Discussion in 'Trading' started by S2007S, Oct 31, 2007.

  1. S2007S


    Cramer's 'Mad Money' Recap: Why Worry? Just Invest

    By Staff
    10/31/2007 8:03 PM EDT

    Click here for an archive of Cramer's "Mad Money" recaps.

    Investors should set aside negative economic news and concerns about overvalued stocks and just concentrate on buying stocks and making money, Jim Cramer told viewers of his "Mad Money" TV show Wednesday.

    Right now there is one problem facing investors: "they are overthinking this stock market," he said.

    The market is not working the way the professionals think it should and thus the people who know more about investing are making less and the people who know less are making more, he said.

    "There is a huge wall of money rolling at us courtesy of the Fed and it doesn't pay to over think it," Cramer said. "In fact it pays to not to over-think it." When money comes in, it drives stocks higher and that's all people should be looking at.

    Oil is driving everyone crazy because people are in shock that this commodity has gone up as much as it has and that no new oil is coming out of the ground, he said. However, "don't worry about high oil prices."

    Also, even though alternative energy stocks may seem overvalued, they are still going higher, as are the infrastructure, fertilizer and China plays, Cramer continued.
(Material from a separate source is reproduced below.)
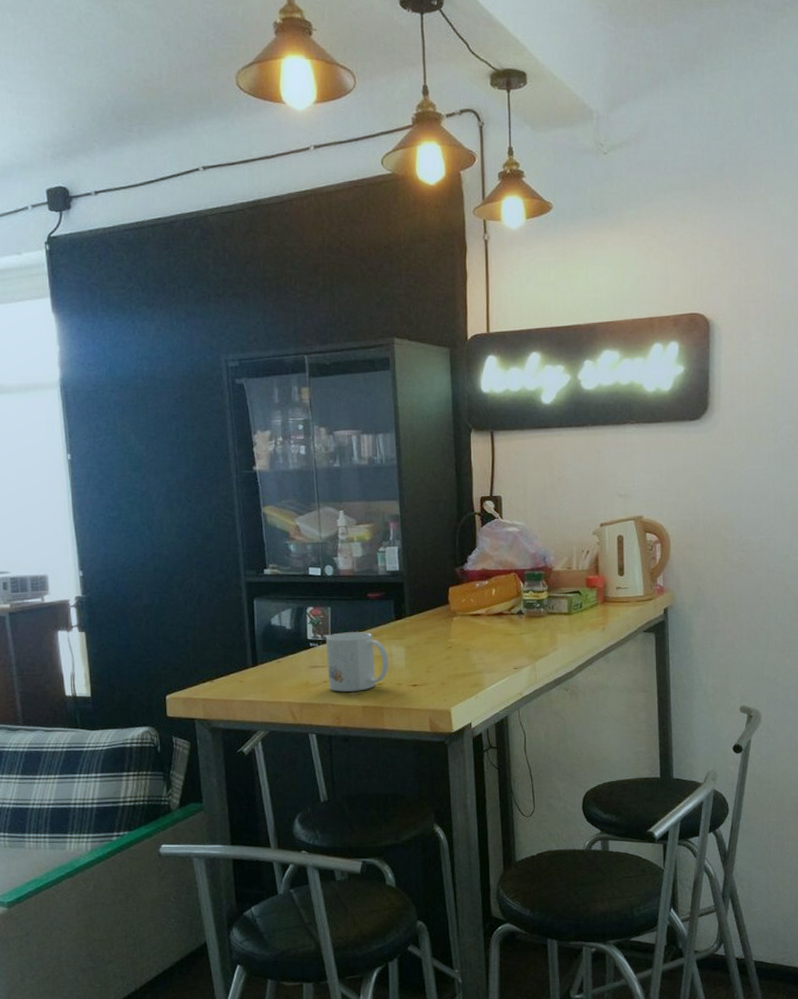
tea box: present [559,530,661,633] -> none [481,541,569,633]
He believes betting against something that's overvalued is a bad idea in this environment.

    Market players should be buying things even though they are overvalued, Cramer advised. Although this may seem irresponsible, traditional market thinking is not going to get people anywhere right now.

    Stop trying to be smarter than the market and over thinking it, he said. Instead recognize that oil, tech, fertilizer, alternative energy are all bull markets.

    "Go buy some Google (GOOG - Cramer's Take - Stockpickr - Rating) and Baidu (BIDU - Cramer's Take - Stockpickr - Rating)," Cramer said. "Welcome to rate cut."
  2. Your first word says it all: Cramer

    Im not arguing that stocks may not go up this time, but he has pushed stocks during so many downturns, so that very few people believe him.
  3. S2007S


    Wow, i have come across this article many times in the past, every time I do I read it. Those were some interesting picks he had. Reminds me of the GOOGLE and BIDU of today, of course many will debate and say its different this time, but one day you may wake up to SEE google trading under 100. Everyone thought the dot com run would go on forever, it didnt. The same thing will happen to the likes of GOOG, BIDU, AMZN etc.

    OK. Here goes. Write them down -- no handouts here!: 724 Solutions (SVNX:Nasdaq - news), Ariba (ARBA:Nasdaq - news), Digital Island (ISLD:Nasdaq - news), Exodus (EXDS:Nasdaq - news), (INSP:Nasdaq - news), Inktomi (INKT:Nasdaq - news), Mercury Interactive (MERQ:Nasdaq - news), Sonera (SNRA:Nasdaq - news), VeriSign (VRSN:Nasdaq - news) and Veritas Software (VRTS:Nasdaq - news).

    We are buying some of every one of these this morning as I give this speech. We buy them every day, particularly if they are down, which, no surprise given what they do, is very rare. And we will keep doing so until this period is over -- and it is very far from ending. Heck, people are just learning these stories on Wall Street, and the more they come to learn, the more they love and own! Most of these companies don't even have earnings per share, so we won't have to be constrained by that methodology for quarters to come.
  4. i sure hope he wasn't investing his own money back in 2k. lol
  5. I'm no Cramer defender...but posting something like this is quite unfair. The problem is that yes, he picked them at what turned out to be the high. The question is what did he do next.

    We've all done it. I can usually look back and find where I've bought the market at the high, and sold it at the low. But I change direction quickly. I don't ride it.

    And frankly, I can recall some of your posts down at the market lows. If we quoted those you could rival Cramer. LOL. But that wouldn't be fair either, because we don't know what you did next.

  6. bluud


    Cramer is stock_trader on tv
  7. I'm also not a Cramer fan, but I read his response once to those guys that rip into him for those March 2000 Internet picks. He said his fund got out of them 1-2 months later at a tidy profit and shorted many momentum names later in 2000. He said 2000 was actually one of the best years for his fund.

    We can all think of Cramer what we want, the facts are:

    - This guy started out living in a car, then got his graduate law degree, worked at GS and eventually was and still is worth around $200m (or probably a lot more now)
    - His hedge fund averaged 24% annualized net of fees over a 10 year time period. That's 30%+ gross returns before fees in actual trading year in year out with multi million dollar amounts. I am sure all the critics here on the board are doing a lot better.
  8. Cutten


    Cramer's hedge fund made over 30% in 2000, mainly due to his head trader Todd Harrison being a massive bear. So whilst it was irresponsible to push momentum dot.coms publicly on his site (since his readers don't understand the idea of owning overpriced junk for a 1-2 month trade), Cramer himself certainly wasn't long those stocks all the way down whilst they got killed. He either got stopped out, or may even have flipped a quick profit on them for all we know.

    No doubt, the article was totally wrong. But writing a view, and trading it, are two different things. I don't know any half-decent trader who can't flip from long to short in the bat of an eye if they think the market has turned against the position.
  9. Although cramer sucks you can't go wrong buying any dip in this market.

    You can't fail. Doesn't matter who says it.